Again, too many questions arise to accept the shell cases as legitimate evidence.
The rifle reportedly belonging to Oswald also is surrounded by controversy and inconsistencies. The rifle found behind boxes on the sixth floor of the Depository was initially described as a 7.65 mm bolt-action German Mauser. It was described as such by deputy sheriff E. L. Boone, discoverer of the rifle, in his report of that day. Boone’s report is supported by that of deputy constable Seymour Weitzman. Both lawmen reportedly had more than an average knowledge of weapons.
As late as the day after the assassination, Weitzman wrote in a report:
I was working with Deputy Boone of the Sheriff’s Department and helping in the search. We were in the northwest corner of the sixth floor when Deputy Boone and myself spotted the rifle about the same time. This rifle was a 7.65 Mauser bolt action equipped with a 4/18 scope, a thick leather brownish-black sling on it. The rifle was between some boxes near the stairway. The time the rifle was found was 1:22 p.m.
This account was confirmed by Deputy Craig, who told Texas researchers he actually saw the word “Mauser” stamped on the weapon’s receiver. When asked about the make of rifle shortly after midnight the day of the assassination, Dallas County district attorney Henry Wade replied, “It’s a Mauser, I believe.”
However, by late Friday afternoon the rifle was being identified as a 6.5 mm Italian Carcano.
While a German Mauser and the Carcano do look somewhat similar, anyone vaguely familiar with these weapons—Weitzman, Boone, and Craig should certainly qualify—can distinguish between them.
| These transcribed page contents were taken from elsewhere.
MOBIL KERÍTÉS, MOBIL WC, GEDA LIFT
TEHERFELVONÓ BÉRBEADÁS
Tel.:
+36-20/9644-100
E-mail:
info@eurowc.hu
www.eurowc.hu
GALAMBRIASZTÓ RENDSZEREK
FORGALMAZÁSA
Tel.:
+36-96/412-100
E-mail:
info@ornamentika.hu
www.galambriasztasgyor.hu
Why the discrepancies? The Warren Commission indicated that Weitzman was simply mistaken in his identification of the rifle and that the others, including Wade, probably repeated this mistaken identification. However, Wade never gave any indication as to the source of his idea that the rifle was a Mauser. And Boone told the Commission he thought it was Captain Fritz who termed it a Mauser.